30 tons of Portuguese dinosaur

  • Name: Lusotitan
  • Diet: Herbivore
  • Weight: 30 tons
  • Period: Jurassic
  • Found In: Europe

Lusotitan is not a well-known genus of dinosaur, besides being commonly confused with Brachiosaurus, which is much more popular and actually has a more than curious resemblance.

Today we are going to give it a bit of prominence, we are going to see what it was like, what its main characteristics were and how this Lusotitan lived.

Lusotitan characteristics

The Lusotitan is a genus that only has within it a species with the same name. He lived at the end of the Jurassic period, some 150 million years ago, and most of the specimens found give clues that most of them lived in Europe and, above all, in Portugal.

It is part of the order of the saurísquios, exactly of the suborder of the sauropods, and was a herbivorous dinosaur. Their diet consisted mostly of plants, using their long necks to reach them regardless of the height of the trees.

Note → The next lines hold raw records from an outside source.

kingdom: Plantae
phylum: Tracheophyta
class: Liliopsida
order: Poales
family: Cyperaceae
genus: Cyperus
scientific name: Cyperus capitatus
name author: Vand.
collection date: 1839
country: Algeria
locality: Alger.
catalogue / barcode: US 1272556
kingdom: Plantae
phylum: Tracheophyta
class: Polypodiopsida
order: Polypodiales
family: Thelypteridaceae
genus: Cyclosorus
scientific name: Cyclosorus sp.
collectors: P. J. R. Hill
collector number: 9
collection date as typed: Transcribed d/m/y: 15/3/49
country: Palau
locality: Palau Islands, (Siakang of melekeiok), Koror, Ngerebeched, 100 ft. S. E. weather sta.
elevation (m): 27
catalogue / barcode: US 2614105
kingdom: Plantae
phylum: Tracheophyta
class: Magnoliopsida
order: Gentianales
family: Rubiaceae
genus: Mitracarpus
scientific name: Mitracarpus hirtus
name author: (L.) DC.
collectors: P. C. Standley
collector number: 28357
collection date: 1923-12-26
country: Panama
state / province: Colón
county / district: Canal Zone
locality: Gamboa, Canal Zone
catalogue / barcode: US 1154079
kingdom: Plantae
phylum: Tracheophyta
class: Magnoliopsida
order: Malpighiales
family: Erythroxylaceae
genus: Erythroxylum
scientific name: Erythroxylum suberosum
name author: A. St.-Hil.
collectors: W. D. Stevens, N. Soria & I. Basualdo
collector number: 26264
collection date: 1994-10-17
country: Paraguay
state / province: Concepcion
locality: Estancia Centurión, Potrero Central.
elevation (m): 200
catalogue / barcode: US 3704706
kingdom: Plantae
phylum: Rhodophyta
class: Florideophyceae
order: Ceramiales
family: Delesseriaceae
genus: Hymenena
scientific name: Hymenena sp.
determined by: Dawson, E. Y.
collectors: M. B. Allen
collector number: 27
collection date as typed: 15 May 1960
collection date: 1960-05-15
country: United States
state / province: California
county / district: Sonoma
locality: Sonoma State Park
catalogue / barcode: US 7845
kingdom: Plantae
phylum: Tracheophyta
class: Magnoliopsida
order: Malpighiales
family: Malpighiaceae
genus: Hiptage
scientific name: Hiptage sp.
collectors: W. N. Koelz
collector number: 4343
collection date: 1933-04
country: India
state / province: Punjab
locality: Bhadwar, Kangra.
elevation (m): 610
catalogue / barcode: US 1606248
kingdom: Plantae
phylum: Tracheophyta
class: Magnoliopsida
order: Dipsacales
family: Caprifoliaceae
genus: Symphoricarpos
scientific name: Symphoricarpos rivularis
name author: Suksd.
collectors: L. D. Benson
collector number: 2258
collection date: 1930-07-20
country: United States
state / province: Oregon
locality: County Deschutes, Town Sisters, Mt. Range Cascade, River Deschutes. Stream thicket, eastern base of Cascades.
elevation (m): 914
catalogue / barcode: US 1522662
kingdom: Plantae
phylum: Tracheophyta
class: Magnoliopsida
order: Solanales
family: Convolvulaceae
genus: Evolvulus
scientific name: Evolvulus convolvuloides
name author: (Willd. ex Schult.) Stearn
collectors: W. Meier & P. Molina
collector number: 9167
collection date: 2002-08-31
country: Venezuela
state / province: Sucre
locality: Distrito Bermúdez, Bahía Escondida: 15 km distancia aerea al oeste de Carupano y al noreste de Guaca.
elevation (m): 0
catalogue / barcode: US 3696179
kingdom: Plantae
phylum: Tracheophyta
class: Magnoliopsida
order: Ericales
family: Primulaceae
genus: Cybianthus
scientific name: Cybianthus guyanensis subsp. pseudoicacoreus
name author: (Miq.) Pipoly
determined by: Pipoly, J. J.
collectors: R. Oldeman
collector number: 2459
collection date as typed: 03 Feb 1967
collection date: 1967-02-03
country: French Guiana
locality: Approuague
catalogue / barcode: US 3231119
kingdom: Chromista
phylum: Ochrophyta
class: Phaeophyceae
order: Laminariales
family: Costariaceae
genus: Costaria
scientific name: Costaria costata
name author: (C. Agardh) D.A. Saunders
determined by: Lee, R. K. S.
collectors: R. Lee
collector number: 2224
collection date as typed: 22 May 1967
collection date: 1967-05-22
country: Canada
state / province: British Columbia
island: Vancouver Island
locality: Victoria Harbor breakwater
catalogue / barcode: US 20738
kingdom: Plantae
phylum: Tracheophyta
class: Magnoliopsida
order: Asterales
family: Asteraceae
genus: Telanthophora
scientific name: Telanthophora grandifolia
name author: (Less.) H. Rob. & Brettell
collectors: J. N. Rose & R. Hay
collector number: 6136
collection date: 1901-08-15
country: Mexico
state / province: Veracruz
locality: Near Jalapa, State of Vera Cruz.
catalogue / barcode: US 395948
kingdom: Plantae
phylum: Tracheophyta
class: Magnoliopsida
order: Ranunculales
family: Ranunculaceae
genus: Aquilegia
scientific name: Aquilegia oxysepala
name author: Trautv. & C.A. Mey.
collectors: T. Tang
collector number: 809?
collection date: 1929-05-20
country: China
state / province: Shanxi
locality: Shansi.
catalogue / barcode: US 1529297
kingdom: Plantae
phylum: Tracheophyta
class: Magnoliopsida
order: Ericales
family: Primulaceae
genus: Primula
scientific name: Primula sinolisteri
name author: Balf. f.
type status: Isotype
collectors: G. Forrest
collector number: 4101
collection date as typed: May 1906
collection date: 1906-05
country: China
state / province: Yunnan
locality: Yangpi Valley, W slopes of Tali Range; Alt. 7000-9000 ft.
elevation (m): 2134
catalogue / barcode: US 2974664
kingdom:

As for its morphology, it was between 25 and 27 meters long and 11 meters high and weighed around 30 tonnes. It could be considered a dinosaur of more than great size and height.


Lusotitan history

The first skeleton of Lusotitan was discovered in Portugal in 1947 by Manuel de Matos, who found parts of the skeleton of a sauropod of considerable size.

It was not until 1957 that Albert-Félix de Lapparent and Georges Zbyszewski named this new dinosaur after him, naming it Brachiosaurus atalaiensis, believing that it was part of the Brachiosaurus genus and using the place of discovery (Atalaia) as a differentiating element of this specimen.

However, in 2003, Octávio Mteus and Miguel Telles renamed this dinosaur back to the name we know today: Lusotitan. The name is composed, as we can see, of’Luso’ (inhabitants of Lusitania or present-day Portugal) and’Titan’, which refers to the mythical giants of legends.

Similarities between the Lusotitan and Brachiosauruslusotitan-image

Finally, let’s see if the similarity that is so much talked about between the two specimens is true or not, as the morphology is practically similar.

In fact, both are part of the family of brachiosaurids and, in addition to resembling each other, they are very similar to others such as Diplodocus or Apatosaurus, although the latter has a characteristic tail that sets it apart from the rest.

There is not much more information about this Lusotitan and, in fact, his research is one of the most active on the Iberian Peninsula today in terms of dinosaurs. If you know more details about this giant or you want to add any detail to the article, you only have to comment and we will be happy to continue completing it.